### TUGAS YANG DIKERJAKAN
1. Ketik ulang bagian teks tentang hierarchical clustering di antara "Hierarchical clustering terbagi" dan "satu cluster besar.", termasuk kedua bagian itu.
2. Sebutkan semua nama penulis yang muncul dalam rujukan di teks tentang hierarchical clustering.
3. Tuliskan lanjutan teks tentang hierarchical clustering, dimulai setelah kalimat terakhirnya.

### TEKS SUMBER
★ ★ ★ ★

Analisis cluster merupakan sekumpulan teknik statistik yang digunakan untuk mengelompokkan objek berdasarkan tingkat kemiripannya. Salah satu pendekatan utama dalam analisis cluster adalah hierarchical clustering, yaitu metode yang membangun struktur bertingkat untuk menunjukkan bagaimana objek digabungkan menjadi kelompok-kelompok yang semakin besar (Everitt et al., 2011). Metode ini banyak digunakan ketika peneliti ingin memahami pola kemiripan secara alami tanpa harus menentukan jumlah kelompok sejak awal. Hal tersebut menjadikannya cocok untuk konteks penelitian ini, di mana pola distribusi sekolah antarprovinsi belum diketahui secara pasti.
Hierarchical clustering terbagi menjadi dua pendekatan, yaitu agglomerative (penggabungan) dan divisive (pemecahan). Penelitian ini menggunakan pendekatan agglomerative, karena lebih umum digunakan dan mampu memberikan struktur penggabungan dari objek individual hingga cluster final (Murtagh & Contreras, 2012). Pada setiap tahap, dua cluster yang paling mirip digabungkan hingga hanya tersisa satu cluster besar.
Hasil dari hierarchical clustering divisualisasikan melalui dendrogram, yakni diagram pohon yang memperlihatkan urutan dan jarak penggabungan cluster. Dendrogram memungkinkan peneliti mengamati pola kemiripan antarprovinsi dalam konteks jumlah fasilitas pendidikan, sekaligus menentukan jumlah cluster optimal melalui pemotongan pada tinggi tertentu.

★ ★ ★ ★

### ISI DATA
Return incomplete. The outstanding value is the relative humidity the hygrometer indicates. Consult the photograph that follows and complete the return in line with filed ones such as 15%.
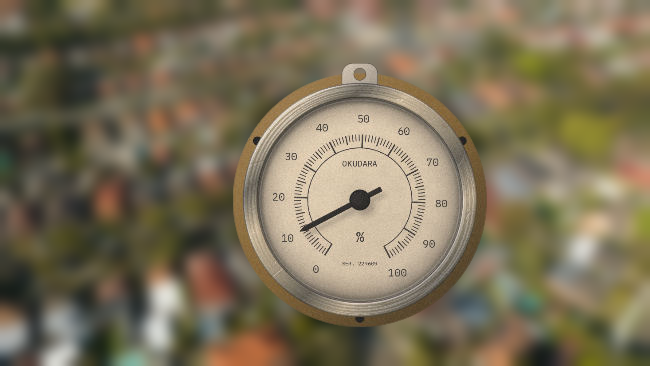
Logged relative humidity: 10%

★ ★ ★ ★

### HASIL TIAP TUGAS
1.
Hierarchical clustering terbagi menjadi dua pendekatan, yaitu agglomerative (penggabungan) dan divisive (pemecahan). Penelitian ini menggunakan pendekatan agglomerative, karena lebih umum digunakan dan mampu memberikan struktur penggabungan dari objek individual hingga cluster final (Murtagh & Contreras, 2012). Pada setiap tahap, dua cluster yang paling mirip digabungkan hingga hanya tersisa satu cluster besar.

2. Everitt, Murtagh, Contreras

3.
Ukuran jarak adalah komponen utama dalam clustering, karena menentukan persepsi “kemiripan” antar objek. Dalam data ini, setiap provinsi direpresentasikan oleh lima variabel numerik (jumlah SD, SMP, SMA, SMK, dan Perguruan Tinggi). Untuk data kuantitatif seperti ini, ukuran jarak yang paling sesuai adalah Jarak Euclidean. Jarak Euclidean merupakan ukuran jarak yang mengukur jarak garis lurus antar titik dalam ruang multidimensi.
Secara umum, jarak euclidean dihitung dengan menggunakan rumus sebagai berikut. \[ d_E(i,j)=\sqrt{\sum^p_{i=1}{\left(x_{ik}-x_{jk}\right)^2}} \]
Dengan:
- \(p\): Jumlah variabel
- \(x_{ik}\): Nilai variabel ke-k untuk
provinsi ke-i.
Keunggulan Jarak Euclidean terletak pada interpretasinya yang intuitif dan konsistensinya terhadap metode minimisasi varians yang digunakan pada Ward linkage. Namun ukuran ini sensitif terhadap perbedaan skala. Karena jumlah sekolah pada setiap jenjang memiliki rentang nilai berbeda, standarisasi variabel wajib dilakukan sebelum menghitung jarak untuk memastikan semua jenjang memiliki kontribusi yang seimbang (Jain, 2010).
Linkage method menentukan bagaimana jarak antar cluster dihitung ketika dua cluster potensial akan digabungkan. Dalam penelitian ini digunakan Ward’s minimum variance method, yang bertujuan meminimalkan peningkatan total within-cluster sum of squares (WSS) pada setiap tahap penggabungan (Ward, 1963). Ward bekerja dengan memilih dua cluster yang, jika digabungkan, menghasilkan kenaikan varians paling kecil.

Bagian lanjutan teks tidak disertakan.